DATA TO PROCESS ->
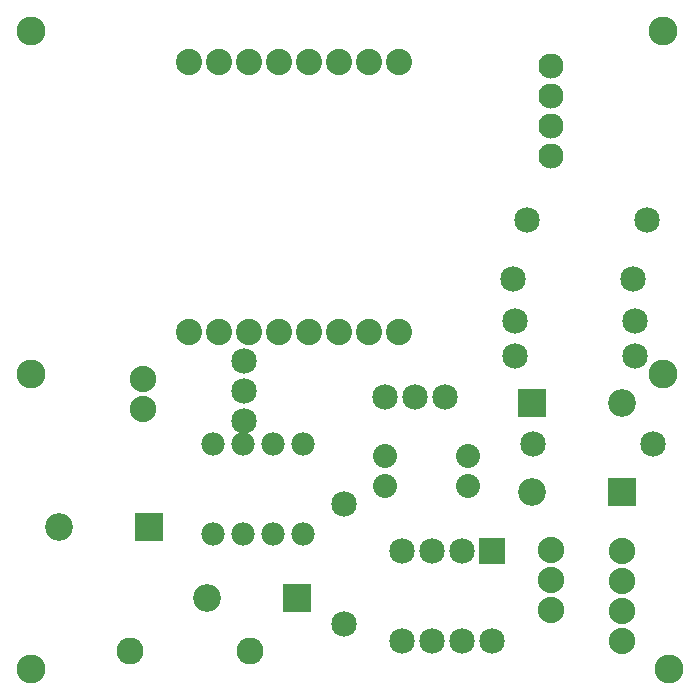
<source format=gts>
G04 MADE WITH FRITZING*
G04 WWW.FRITZING.ORG*
G04 DOUBLE SIDED*
G04 HOLES PLATED*
G04 CONTOUR ON CENTER OF CONTOUR VECTOR*
%ASAXBY*%
%FSLAX23Y23*%
%MOIN*%
%OFA0B0*%
%SFA1.0B1.0*%
%ADD10C,0.085000*%
%ADD11C,0.078000*%
%ADD12C,0.080000*%
%ADD13C,0.092000*%
%ADD14C,0.090000*%
%ADD15C,0.087778*%
%ADD16C,0.088000*%
%ADD17C,0.083889*%
%ADD18C,0.096614*%
%ADD19R,0.092000X0.092000*%
%ADD20R,0.085000X0.085000*%
%LNMASK1*%
G90*
G70*
G54D10*
X793Y1098D03*
X793Y998D03*
X793Y898D03*
X1466Y976D03*
X1366Y976D03*
X1266Y976D03*
X1758Y819D03*
X2158Y819D03*
X1699Y1114D03*
X2099Y1114D03*
G54D11*
X990Y819D03*
X890Y819D03*
X790Y819D03*
X690Y819D03*
X690Y519D03*
X790Y519D03*
X890Y519D03*
X990Y519D03*
X990Y819D03*
X890Y819D03*
X790Y819D03*
X690Y819D03*
X690Y519D03*
X790Y519D03*
X890Y519D03*
X990Y519D03*
G54D12*
X1266Y780D03*
X1266Y680D03*
G54D13*
X970Y307D03*
X672Y307D03*
G54D14*
X413Y130D03*
X813Y130D03*
G54D15*
X1312Y2094D03*
X1212Y2094D03*
X1112Y2094D03*
X1012Y2094D03*
X912Y2094D03*
X812Y2094D03*
X712Y2094D03*
X612Y2094D03*
X612Y1194D03*
X712Y1194D03*
X812Y1194D03*
X912Y1194D03*
X1012Y1194D03*
X1112Y1194D03*
X1212Y1194D03*
X1312Y1194D03*
G54D16*
X2053Y465D03*
X2053Y365D03*
X2053Y265D03*
X2053Y165D03*
X459Y937D03*
X459Y1037D03*
X1817Y268D03*
X1817Y368D03*
X1817Y468D03*
G54D17*
X1817Y2079D03*
X1817Y1979D03*
X1817Y1879D03*
X1817Y1779D03*
G54D13*
X478Y543D03*
X178Y543D03*
G54D10*
X1620Y465D03*
X1620Y165D03*
X1520Y465D03*
X1520Y165D03*
X1420Y465D03*
X1420Y165D03*
X1320Y465D03*
X1320Y165D03*
X1738Y1567D03*
X2138Y1567D03*
X1699Y1232D03*
X2099Y1232D03*
X2092Y1370D03*
X1692Y1370D03*
G54D13*
X1755Y957D03*
X2053Y957D03*
X2053Y661D03*
X1755Y661D03*
G54D10*
X1128Y622D03*
X1128Y222D03*
G54D12*
X1541Y681D03*
X1541Y781D03*
G54D18*
X85Y2197D03*
X85Y1055D03*
X2211Y71D03*
X85Y71D03*
X2191Y2197D03*
X2191Y1055D03*
G54D19*
X971Y307D03*
X478Y543D03*
G54D20*
X1620Y465D03*
G54D19*
X1754Y957D03*
X2054Y661D03*
G04 End of Mask1*
M02*
</source>
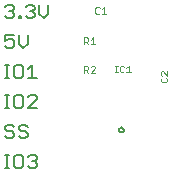
<source format=gtl>
G75*
%MOIN*%
%OFA0B0*%
%FSLAX25Y25*%
%IPPOS*%
%LPD*%
%AMOC8*
5,1,8,0,0,1.08239X$1,22.5*
%
%ADD10C,0.00200*%
%ADD11C,0.00500*%
%ADD12C,0.00600*%
D10*
X0056600Y0046400D02*
X0056600Y0048602D01*
X0057701Y0048602D01*
X0058068Y0048235D01*
X0058068Y0047501D01*
X0057701Y0047134D01*
X0056600Y0047134D01*
X0057334Y0047134D02*
X0058068Y0046400D01*
X0058810Y0046400D02*
X0060278Y0047868D01*
X0060278Y0048235D01*
X0059911Y0048602D01*
X0059177Y0048602D01*
X0058810Y0048235D01*
X0058810Y0046400D02*
X0060278Y0046400D01*
X0067100Y0046500D02*
X0067834Y0046500D01*
X0067467Y0046500D02*
X0067467Y0048702D01*
X0067100Y0048702D02*
X0067834Y0048702D01*
X0068573Y0048335D02*
X0068573Y0046867D01*
X0068940Y0046500D01*
X0069674Y0046500D01*
X0070041Y0046867D01*
X0070783Y0046500D02*
X0072251Y0046500D01*
X0071517Y0046500D02*
X0071517Y0048702D01*
X0070783Y0047968D01*
X0070041Y0048335D02*
X0069674Y0048702D01*
X0068940Y0048702D01*
X0068573Y0048335D01*
X0060278Y0055900D02*
X0058810Y0055900D01*
X0059544Y0055900D02*
X0059544Y0058102D01*
X0058810Y0057368D01*
X0058068Y0057735D02*
X0058068Y0057001D01*
X0057701Y0056634D01*
X0056600Y0056634D01*
X0057334Y0056634D02*
X0058068Y0055900D01*
X0056600Y0055900D02*
X0056600Y0058102D01*
X0057701Y0058102D01*
X0058068Y0057735D01*
X0060817Y0065959D02*
X0061551Y0065959D01*
X0061918Y0066326D01*
X0062660Y0065959D02*
X0064128Y0065959D01*
X0063394Y0065959D02*
X0063394Y0068161D01*
X0062660Y0067427D01*
X0061918Y0067794D02*
X0061551Y0068161D01*
X0060817Y0068161D01*
X0060450Y0067794D01*
X0060450Y0066326D01*
X0060817Y0065959D01*
X0082157Y0046441D02*
X0082157Y0045707D01*
X0082524Y0045340D01*
X0082524Y0044598D02*
X0082157Y0044231D01*
X0082157Y0043497D01*
X0082524Y0043130D01*
X0083992Y0043130D01*
X0084359Y0043497D01*
X0084359Y0044231D01*
X0083992Y0044598D01*
X0084359Y0045340D02*
X0082891Y0046808D01*
X0082524Y0046808D01*
X0082157Y0046441D01*
X0084359Y0046808D02*
X0084359Y0045340D01*
D11*
X0031751Y0014550D02*
X0030250Y0014550D01*
X0031001Y0014550D02*
X0031001Y0019054D01*
X0031751Y0019054D02*
X0030250Y0019054D01*
X0033319Y0018303D02*
X0033319Y0015301D01*
X0034070Y0014550D01*
X0035571Y0014550D01*
X0036322Y0015301D01*
X0036322Y0018303D01*
X0035571Y0019054D01*
X0034070Y0019054D01*
X0033319Y0018303D01*
X0037923Y0018303D02*
X0038674Y0019054D01*
X0040175Y0019054D01*
X0040926Y0018303D01*
X0040926Y0017553D01*
X0040175Y0016802D01*
X0040926Y0016051D01*
X0040926Y0015301D01*
X0040175Y0014550D01*
X0038674Y0014550D01*
X0037923Y0015301D01*
X0039424Y0016802D02*
X0040175Y0016802D01*
X0037106Y0024550D02*
X0035605Y0024550D01*
X0034854Y0025301D01*
X0033253Y0025301D02*
X0032502Y0024550D01*
X0031001Y0024550D01*
X0030250Y0025301D01*
X0031001Y0026802D02*
X0032502Y0026802D01*
X0033253Y0026051D01*
X0033253Y0025301D01*
X0031001Y0026802D02*
X0030250Y0027553D01*
X0030250Y0028303D01*
X0031001Y0029054D01*
X0032502Y0029054D01*
X0033253Y0028303D01*
X0034854Y0028303D02*
X0034854Y0027553D01*
X0035605Y0026802D01*
X0037106Y0026802D01*
X0037856Y0026051D01*
X0037856Y0025301D01*
X0037106Y0024550D01*
X0037856Y0028303D02*
X0037106Y0029054D01*
X0035605Y0029054D01*
X0034854Y0028303D01*
X0035571Y0034550D02*
X0034070Y0034550D01*
X0033319Y0035301D01*
X0033319Y0038303D01*
X0034070Y0039054D01*
X0035571Y0039054D01*
X0036322Y0038303D01*
X0036322Y0035301D01*
X0035571Y0034550D01*
X0037923Y0034550D02*
X0040926Y0037553D01*
X0040926Y0038303D01*
X0040175Y0039054D01*
X0038674Y0039054D01*
X0037923Y0038303D01*
X0037923Y0034550D02*
X0040926Y0034550D01*
X0031751Y0034550D02*
X0030250Y0034550D01*
X0031001Y0034550D02*
X0031001Y0039054D01*
X0031751Y0039054D02*
X0030250Y0039054D01*
X0030250Y0044550D02*
X0031751Y0044550D01*
X0031001Y0044550D02*
X0031001Y0049054D01*
X0031751Y0049054D02*
X0030250Y0049054D01*
X0033319Y0048303D02*
X0033319Y0045301D01*
X0034070Y0044550D01*
X0035571Y0044550D01*
X0036322Y0045301D01*
X0036322Y0048303D01*
X0035571Y0049054D01*
X0034070Y0049054D01*
X0033319Y0048303D01*
X0037923Y0047553D02*
X0039424Y0049054D01*
X0039424Y0044550D01*
X0037923Y0044550D02*
X0040926Y0044550D01*
X0036355Y0054550D02*
X0037856Y0056051D01*
X0037856Y0059054D01*
X0034854Y0059054D02*
X0034854Y0056051D01*
X0036355Y0054550D01*
X0033253Y0055301D02*
X0033253Y0056802D01*
X0032502Y0057553D01*
X0031751Y0057553D01*
X0030250Y0056802D01*
X0030250Y0059054D01*
X0033253Y0059054D01*
X0033253Y0055301D02*
X0032502Y0054550D01*
X0031001Y0054550D01*
X0030250Y0055301D01*
X0031001Y0064550D02*
X0030250Y0065301D01*
X0031001Y0064550D02*
X0032502Y0064550D01*
X0033253Y0065301D01*
X0033253Y0066051D01*
X0032502Y0066802D01*
X0031751Y0066802D01*
X0032502Y0066802D02*
X0033253Y0067553D01*
X0033253Y0068303D01*
X0032502Y0069054D01*
X0031001Y0069054D01*
X0030250Y0068303D01*
X0034854Y0065301D02*
X0034854Y0064550D01*
X0035605Y0064550D01*
X0035605Y0065301D01*
X0034854Y0065301D01*
X0037156Y0065301D02*
X0037907Y0064550D01*
X0039408Y0064550D01*
X0040158Y0065301D01*
X0040158Y0066051D01*
X0039408Y0066802D01*
X0038657Y0066802D01*
X0039408Y0066802D02*
X0040158Y0067553D01*
X0040158Y0068303D01*
X0039408Y0069054D01*
X0037907Y0069054D01*
X0037156Y0068303D01*
X0041760Y0069054D02*
X0041760Y0066051D01*
X0043261Y0064550D01*
X0044762Y0066051D01*
X0044762Y0069054D01*
D12*
X0069100Y0028100D02*
X0069044Y0028098D01*
X0068989Y0028092D01*
X0068934Y0028083D01*
X0068879Y0028069D01*
X0068826Y0028052D01*
X0068775Y0028031D01*
X0068724Y0028006D01*
X0068676Y0027978D01*
X0068630Y0027947D01*
X0068586Y0027913D01*
X0068544Y0027875D01*
X0068505Y0027835D01*
X0068470Y0027793D01*
X0068437Y0027747D01*
X0068407Y0027700D01*
X0068381Y0027651D01*
X0068358Y0027600D01*
X0068339Y0027547D01*
X0068324Y0027494D01*
X0068312Y0027439D01*
X0068304Y0027384D01*
X0068300Y0027328D01*
X0068300Y0027272D01*
X0068304Y0027216D01*
X0068312Y0027161D01*
X0068324Y0027106D01*
X0068339Y0027053D01*
X0068358Y0027000D01*
X0068381Y0026949D01*
X0068407Y0026900D01*
X0068437Y0026853D01*
X0068470Y0026807D01*
X0068505Y0026765D01*
X0068544Y0026725D01*
X0068586Y0026687D01*
X0068630Y0026653D01*
X0068676Y0026622D01*
X0068724Y0026594D01*
X0068775Y0026569D01*
X0068826Y0026548D01*
X0068879Y0026531D01*
X0068934Y0026517D01*
X0068989Y0026508D01*
X0069044Y0026502D01*
X0069100Y0026500D01*
X0069156Y0026502D01*
X0069211Y0026508D01*
X0069266Y0026517D01*
X0069321Y0026531D01*
X0069374Y0026548D01*
X0069425Y0026569D01*
X0069476Y0026594D01*
X0069524Y0026622D01*
X0069570Y0026653D01*
X0069614Y0026687D01*
X0069656Y0026725D01*
X0069695Y0026765D01*
X0069730Y0026807D01*
X0069763Y0026853D01*
X0069793Y0026900D01*
X0069819Y0026949D01*
X0069842Y0027000D01*
X0069861Y0027053D01*
X0069876Y0027106D01*
X0069888Y0027161D01*
X0069896Y0027216D01*
X0069900Y0027272D01*
X0069900Y0027328D01*
X0069896Y0027384D01*
X0069888Y0027439D01*
X0069876Y0027494D01*
X0069861Y0027547D01*
X0069842Y0027600D01*
X0069819Y0027651D01*
X0069793Y0027700D01*
X0069763Y0027747D01*
X0069730Y0027793D01*
X0069695Y0027835D01*
X0069656Y0027875D01*
X0069614Y0027913D01*
X0069570Y0027947D01*
X0069524Y0027978D01*
X0069476Y0028006D01*
X0069425Y0028031D01*
X0069374Y0028052D01*
X0069321Y0028069D01*
X0069266Y0028083D01*
X0069211Y0028092D01*
X0069156Y0028098D01*
X0069100Y0028100D01*
M02*

</source>
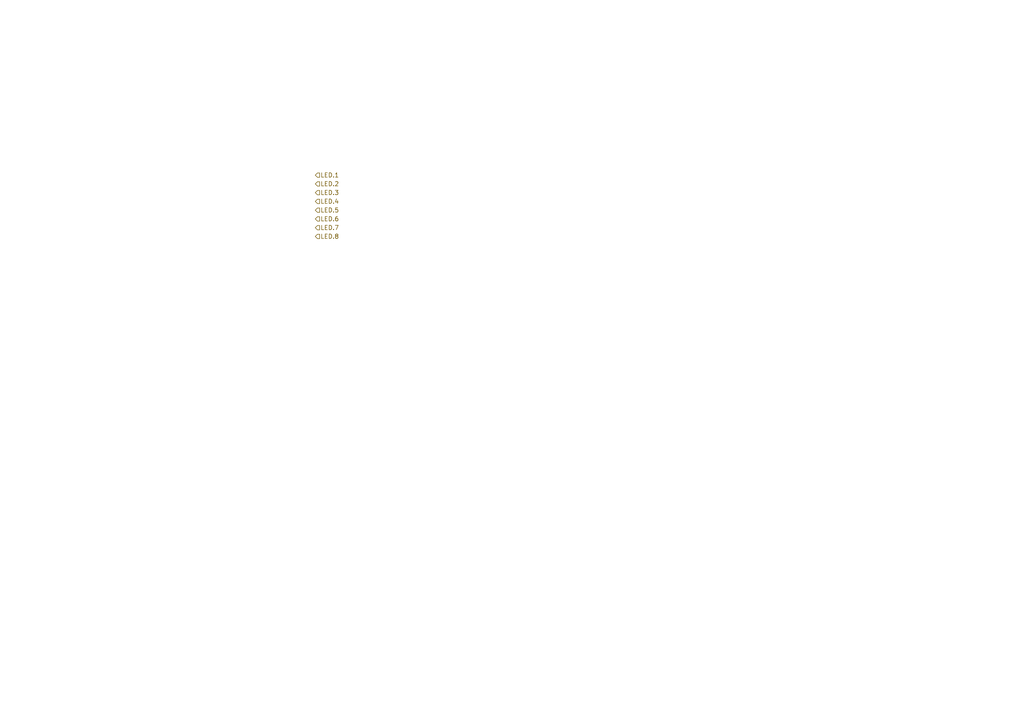
<source format=kicad_sch>
(kicad_sch (version 20220622) (generator eeschema)

  (uuid 50eec9a5-369b-4a57-8f2b-1169d77e7378)

  (paper "A4")

  (lib_symbols
  )


  (hierarchical_label "LED.3" (shape input) (at 91.44 55.88 0) (fields_autoplaced)
    (effects (font (size 1.27 1.27)) (justify left))
    (uuid 27f1542d-0d55-4f5e-950f-ff23ea40615d)
  )
  (hierarchical_label "LED.4" (shape input) (at 91.44 58.42 0) (fields_autoplaced)
    (effects (font (size 1.27 1.27)) (justify left))
    (uuid 2db62aca-3305-4e5e-827d-a6451c588ac9)
  )
  (hierarchical_label "LED.1" (shape input) (at 91.44 50.8 0) (fields_autoplaced)
    (effects (font (size 1.27 1.27)) (justify left))
    (uuid 38d536fe-91fa-4573-82cc-754bdabededf)
  )
  (hierarchical_label "LED.2" (shape input) (at 91.44 53.34 0) (fields_autoplaced)
    (effects (font (size 1.27 1.27)) (justify left))
    (uuid 7d2c8056-47a3-41ab-a13b-e4cac5b78112)
  )
  (hierarchical_label "LED.6" (shape input) (at 91.44 63.5 0) (fields_autoplaced)
    (effects (font (size 1.27 1.27)) (justify left))
    (uuid 88a0231f-cb88-4b10-af38-2870532640fb)
  )
  (hierarchical_label "LED.8" (shape input) (at 91.44 68.58 0) (fields_autoplaced)
    (effects (font (size 1.27 1.27)) (justify left))
    (uuid a7f88bcc-da9c-47c5-85b2-bfeb8940cbc3)
  )
  (hierarchical_label "LED.7" (shape input) (at 91.44 66.04 0) (fields_autoplaced)
    (effects (font (size 1.27 1.27)) (justify left))
    (uuid d7d68482-89b6-4678-88d3-464080fa6123)
  )
  (hierarchical_label "LED.5" (shape input) (at 91.44 60.96 0) (fields_autoplaced)
    (effects (font (size 1.27 1.27)) (justify left))
    (uuid e0e8ee0c-59cd-4fd5-8019-c45ed5bbbb6a)
  )
)

</source>
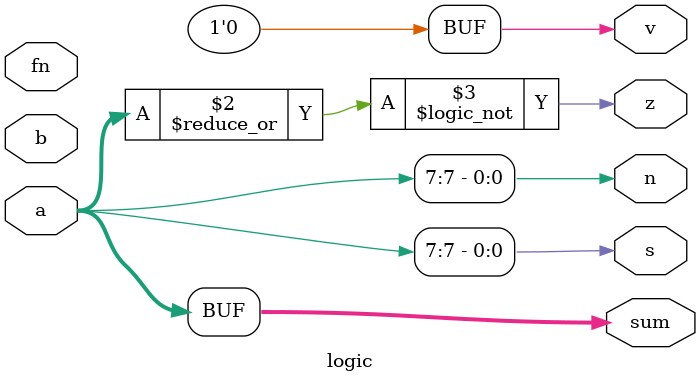
<source format=v>
`timescale 1ns / 1ps
`include "defines.vh"


module logic(
    input       [1:0]   fn,           // selected function 
    input       [7:0]   a,            // argument 1
    input       [7:0]   b,            // argument 2
    output reg  [7:0]   sum,          // output
    output              s, v, n, z    // Sign, oVerflow, Negative and Zero flags
    );

    // Modify this procedure, extending the decoder logic i.e. more case items and statements
    always @(fn, a, b)
        case (fn)
            default: sum = a;
        endcase
    // End modification

    // Flag logic, leave this bit alone
    assign s = sum[7];
    assign v = 1'b0;
    assign n = sum[7];
    assign z = ~| sum;

endmodule

</source>
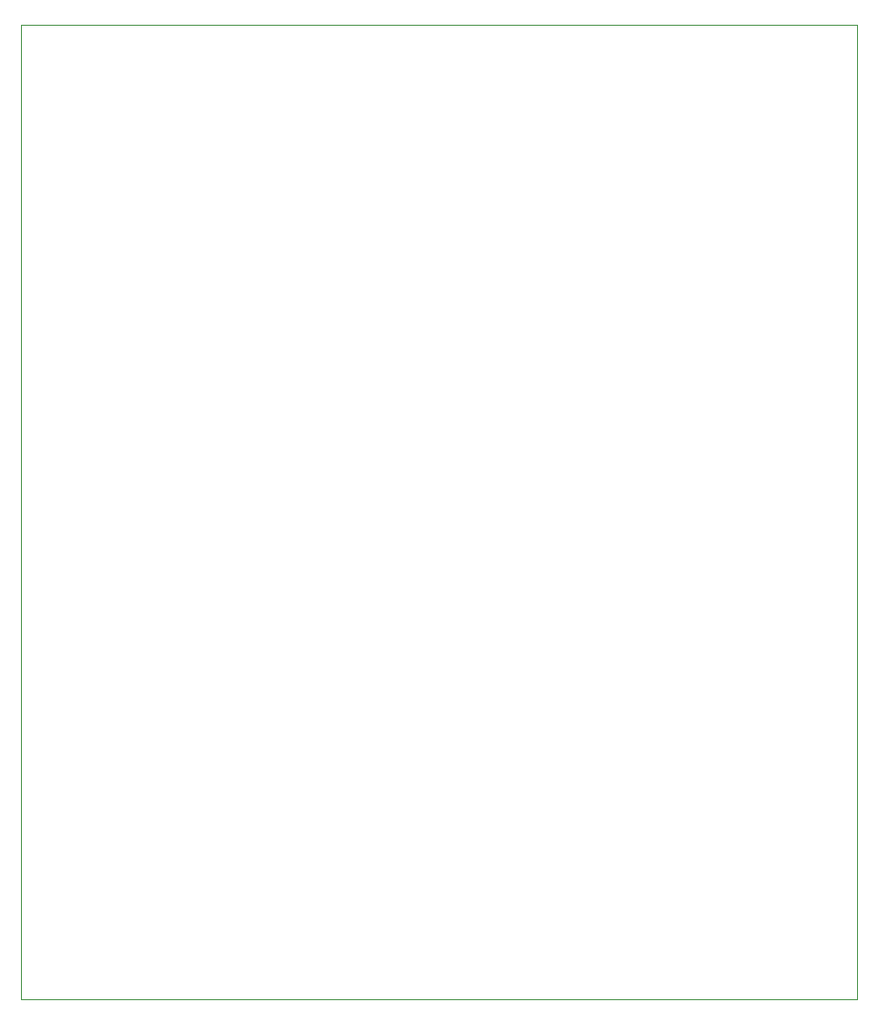
<source format=gtp>
G75*
%MOIN*%
%OFA0B0*%
%FSLAX25Y25*%
%IPPOS*%
%LPD*%
%AMOC8*
5,1,8,0,0,1.08239X$1,22.5*
%
%ADD10C,0.00000*%
D10*
X0003769Y0015385D02*
X0003769Y0356291D01*
X0296131Y0356133D01*
X0296052Y0015385D01*
X0003769Y0015385D01*
M02*

</source>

PROMPT -> Each line in the data that holds the word "input" must be copied.

EXERCISE RESPONSE ->
  (hierarchical_label "LED.3" (shape input) (at 91.44 55.88 0) (fields_autoplaced)
  (hierarchical_label "LED.4" (shape input) (at 91.44 58.42 0) (fields_autoplaced)
  (hierarchical_label "LED.1" (shape input) (at 91.44 50.8 0) (fields_autoplaced)
  (hierarchical_label "LED.2" (shape input) (at 91.44 53.34 0) (fields_autoplaced)
  (hierarchical_label "LED.6" (shape input) (at 91.44 63.5 0) (fields_autoplaced)
  (hierarchical_label "LED.8" (shape input) (at 91.44 68.58 0) (fields_autoplaced)
  (hierarchical_label "LED.7" (shape input) (at 91.44 66.04 0) (fields_autoplaced)
  (hierarchical_label "LED.5" (shape input) (at 91.44 60.96 0) (fields_autoplaced)
    input       [1:0]   fn,           // selected function 
    input       [7:0]   a,            // argument 1
    input       [7:0]   b,            // argument 2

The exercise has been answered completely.